[Opening EXCERPTED DATA section]

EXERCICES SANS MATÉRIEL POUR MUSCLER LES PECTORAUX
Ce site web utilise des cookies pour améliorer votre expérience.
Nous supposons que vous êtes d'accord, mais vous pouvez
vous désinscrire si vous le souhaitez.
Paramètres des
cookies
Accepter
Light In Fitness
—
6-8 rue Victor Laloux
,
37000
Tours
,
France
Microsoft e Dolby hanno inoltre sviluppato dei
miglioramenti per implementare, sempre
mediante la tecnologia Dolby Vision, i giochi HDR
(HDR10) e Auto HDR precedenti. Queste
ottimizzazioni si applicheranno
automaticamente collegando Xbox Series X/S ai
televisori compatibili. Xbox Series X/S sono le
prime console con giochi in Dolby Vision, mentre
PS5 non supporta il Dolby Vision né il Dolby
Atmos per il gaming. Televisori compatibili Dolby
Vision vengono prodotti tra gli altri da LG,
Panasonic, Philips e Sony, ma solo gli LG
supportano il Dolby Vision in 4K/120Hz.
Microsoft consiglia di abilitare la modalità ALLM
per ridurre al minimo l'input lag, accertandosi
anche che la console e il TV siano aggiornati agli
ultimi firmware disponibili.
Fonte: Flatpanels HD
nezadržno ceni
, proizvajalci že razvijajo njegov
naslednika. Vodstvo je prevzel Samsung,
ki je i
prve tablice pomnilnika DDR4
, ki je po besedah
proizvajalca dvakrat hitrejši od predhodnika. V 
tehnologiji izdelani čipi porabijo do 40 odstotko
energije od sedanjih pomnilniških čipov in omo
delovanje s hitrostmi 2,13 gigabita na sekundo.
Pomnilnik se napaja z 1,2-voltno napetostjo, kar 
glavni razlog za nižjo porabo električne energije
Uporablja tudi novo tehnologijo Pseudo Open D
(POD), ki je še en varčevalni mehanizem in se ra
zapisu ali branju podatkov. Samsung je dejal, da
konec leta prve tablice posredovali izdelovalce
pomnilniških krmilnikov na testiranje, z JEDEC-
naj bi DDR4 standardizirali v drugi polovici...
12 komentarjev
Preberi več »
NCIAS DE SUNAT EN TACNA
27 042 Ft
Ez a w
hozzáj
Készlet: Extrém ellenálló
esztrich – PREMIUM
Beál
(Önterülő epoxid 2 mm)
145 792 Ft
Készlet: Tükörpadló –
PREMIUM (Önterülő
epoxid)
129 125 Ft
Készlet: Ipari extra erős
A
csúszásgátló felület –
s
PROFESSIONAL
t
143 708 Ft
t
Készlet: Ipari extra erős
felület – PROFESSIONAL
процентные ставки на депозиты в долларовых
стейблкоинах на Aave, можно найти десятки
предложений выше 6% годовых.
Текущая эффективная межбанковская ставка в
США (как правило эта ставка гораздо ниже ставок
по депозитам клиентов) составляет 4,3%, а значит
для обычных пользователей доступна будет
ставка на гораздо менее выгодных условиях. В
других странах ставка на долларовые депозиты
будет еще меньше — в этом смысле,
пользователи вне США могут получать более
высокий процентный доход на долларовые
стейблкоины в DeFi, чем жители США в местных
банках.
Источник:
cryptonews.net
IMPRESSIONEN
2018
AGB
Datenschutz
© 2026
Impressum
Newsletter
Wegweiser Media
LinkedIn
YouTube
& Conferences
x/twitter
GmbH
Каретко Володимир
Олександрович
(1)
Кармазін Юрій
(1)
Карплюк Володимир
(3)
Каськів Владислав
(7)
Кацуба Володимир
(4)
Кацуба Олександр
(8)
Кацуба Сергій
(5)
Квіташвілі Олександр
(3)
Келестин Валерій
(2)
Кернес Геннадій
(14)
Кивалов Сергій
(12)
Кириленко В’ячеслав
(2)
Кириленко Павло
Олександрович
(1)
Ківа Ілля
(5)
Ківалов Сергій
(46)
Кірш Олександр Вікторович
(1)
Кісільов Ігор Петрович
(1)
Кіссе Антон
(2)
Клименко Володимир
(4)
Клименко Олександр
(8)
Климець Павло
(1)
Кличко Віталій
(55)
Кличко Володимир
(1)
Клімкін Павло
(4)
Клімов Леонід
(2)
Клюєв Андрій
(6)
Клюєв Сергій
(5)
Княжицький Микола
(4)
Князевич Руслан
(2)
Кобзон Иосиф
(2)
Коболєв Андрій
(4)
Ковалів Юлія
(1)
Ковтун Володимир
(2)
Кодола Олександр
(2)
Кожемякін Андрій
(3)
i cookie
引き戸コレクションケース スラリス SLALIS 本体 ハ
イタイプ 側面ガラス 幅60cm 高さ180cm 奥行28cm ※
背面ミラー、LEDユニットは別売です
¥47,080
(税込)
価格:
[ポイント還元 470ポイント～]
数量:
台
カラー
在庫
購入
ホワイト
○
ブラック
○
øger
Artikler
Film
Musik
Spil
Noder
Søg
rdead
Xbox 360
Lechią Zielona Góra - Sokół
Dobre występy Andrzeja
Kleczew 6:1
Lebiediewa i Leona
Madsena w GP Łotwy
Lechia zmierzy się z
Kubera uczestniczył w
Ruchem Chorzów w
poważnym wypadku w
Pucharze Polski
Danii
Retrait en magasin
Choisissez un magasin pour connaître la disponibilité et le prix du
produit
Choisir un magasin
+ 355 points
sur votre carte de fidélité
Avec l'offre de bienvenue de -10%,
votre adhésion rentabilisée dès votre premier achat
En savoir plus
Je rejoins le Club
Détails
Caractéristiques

[Closing EXCERPTED DATA section]

*EXERCISE*
Each line of the data above needs to be returned exactly.

*EXPECTED OUTPUT*
EXERCICES SANS MATÉRIEL POUR MUSCLER LES PECTORAUX
Ce site web utilise des cookies pour améliorer votre expérience.
Nous supposons que vous êtes d'accord, mais vous pouvez
vous désinscrire si vous le souhaitez.
Paramètres des
cookies
Accepter
Light In Fitness
—
6-8 rue Victor Laloux
,
37000
Tours
,
France
Microsoft e Dolby hanno inoltre sviluppato dei
miglioramenti per implementare, sempre
mediante la tecnologia Dolby Vision, i giochi HDR
(HDR10) e Auto HDR precedenti. Queste
ottimizzazioni si applicheranno
automaticamente collegando Xbox Series X/S ai
televisori compatibili. Xbox Series X/S sono le
prime console con giochi in Dolby Vision, mentre
PS5 non supporta il Dolby Vision né il Dolby
Atmos per il gaming. Televisori compatibili Dolby
Vision vengono prodotti tra gli altri da LG,
Panasonic, Philips e Sony, ma solo gli LG
supportano il Dolby Vision in 4K/120Hz.
Microsoft consiglia di abilitare la modalità ALLM
per ridurre al minimo l'input lag, accertandosi
anche che la console e il TV siano aggiornati agli
ultimi firmware disponibili.
Fonte: Flatpanels HD
nezadržno ceni
, proizvajalci že razvijajo njegov
naslednika. Vodstvo je prevzel Samsung,
ki je i
prve tablice pomnilnika DDR4
, ki je po besedah
proizvajalca dvakrat hitrejši od predhodnika. V 
tehnologiji izdelani čipi porabijo do 40 odstotko
energije od sedanjih pomnilniških čipov in omo
delovanje s hitrostmi 2,13 gigabita na sekundo.
Pomnilnik se napaja z 1,2-voltno napetostjo, kar 
glavni razlog za nižjo porabo električne energije
Uporablja tudi novo tehnologijo Pseudo Open D
(POD), ki je še en varčevalni mehanizem in se ra
zapisu ali branju podatkov. Samsung je dejal, da
konec leta prve tablice posredovali izdelovalce
pomnilniških krmilnikov na testiranje, z JEDEC-
naj bi DDR4 standardizirali v drugi polovici...
12 komentarjev
Preberi več »
NCIAS DE SUNAT EN TACNA
27 042 Ft
Ez a w
hozzáj
Készlet: Extrém ellenálló
esztrich – PREMIUM
Beál
(Önterülő epoxid 2 mm)
145 792 Ft
Készlet: Tükörpadló –
PREMIUM (Önterülő
epoxid)
129 125 Ft
Készlet: Ipari extra erős
A
csúszásgátló felület –
s
PROFESSIONAL
t
143 708 Ft
t
Készlet: Ipari extra erős
felület – PROFESSIONAL
процентные ставки на депозиты в долларовых
стейблкоинах на Aave, можно найти десятки
предложений выше 6% годовых.
Текущая эффективная межбанковская ставка в
США (как правило эта ставка гораздо ниже ставок
по депозитам клиентов) составляет 4,3%, а значит
для обычных пользователей доступна будет
ставка на гораздо менее выгодных условиях. В
других странах ставка на долларовые депозиты
будет еще меньше — в этом смысле,
пользователи вне США могут получать более
высокий процентный доход на долларовые
стейблкоины в DeFi, чем жители США в местных
банках.
Источник:
cryptonews.net
IMPRESSIONEN
2018
AGB
Datenschutz
© 2026
Impressum
Newsletter
Wegweiser Media
LinkedIn
YouTube
& Conferences
x/twitter
GmbH
Каретко Володимир
Олександрович
(1)
Кармазін Юрій
(1)
Карплюк Володимир
(3)
Каськів Владислав
(7)
Кацуба Володимир
(4)
Кацуба Олександр
(8)
Кацуба Сергій
(5)
Квіташвілі Олександр
(3)
Келестин Валерій
(2)
Кернес Геннадій
(14)
Кивалов Сергій
(12)
Кириленко В’ячеслав
(2)
Кириленко Павло
Олександрович
(1)
Ківа Ілля
(5)
Ківалов Сергій
(46)
Кірш Олександр Вікторович
(1)
Кісільов Ігор Петрович
(1)
Кіссе Антон
(2)
Клименко Володимир
(4)
Клименко Олександр
(8)
Климець Павло
(1)
Кличко Віталій
(55)
Кличко Володимир
(1)
Клімкін Павло
(4)
Клімов Леонід
(2)
Клюєв Андрій
(6)
Клюєв Сергій
(5)
Княжицький Микола
(4)
Князевич Руслан
(2)
Кобзон Иосиф
(2)
Коболєв Андрій
(4)
Ковалів Юлія
(1)
Ковтун Володимир
(2)
Кодола Олександр
(2)
Кожемякін Андрій
(3)
i cookie
引き戸コレクションケース スラリス SLALIS 本体 ハ
イタイプ 側面ガラス 幅60cm 高さ180cm 奥行28cm ※
背面ミラー、LEDユニットは別売です
¥47,080
(税込)
価格:
[ポイント還元 470ポイント～]
数量:
台
カラー
在庫
購入
ホワイト
○
ブラック
○
øger
Artikler
Film
Musik
Spil
Noder
Søg
rdead
Xbox 360
Lechią Zielona Góra - Sokół
Dobre występy Andrzeja
Kleczew 6:1
Lebiediewa i Leona
Madsena w GP Łotwy
Lechia zmierzy się z
Kubera uczestniczył w
Ruchem Chorzów w
poważnym wypadku w
Pucharze Polski
Danii
Retrait en magasin
Choisissez un magasin pour connaître la disponibilité et le prix du
produit
Choisir un magasin
+ 355 points
sur votre carte de fidélité
Avec l'offre de bienvenue de -10%,
votre adhésion rentabilisée dès votre premier achat
En savoir plus
Je rejoins le Club
Détails
Caractéristiques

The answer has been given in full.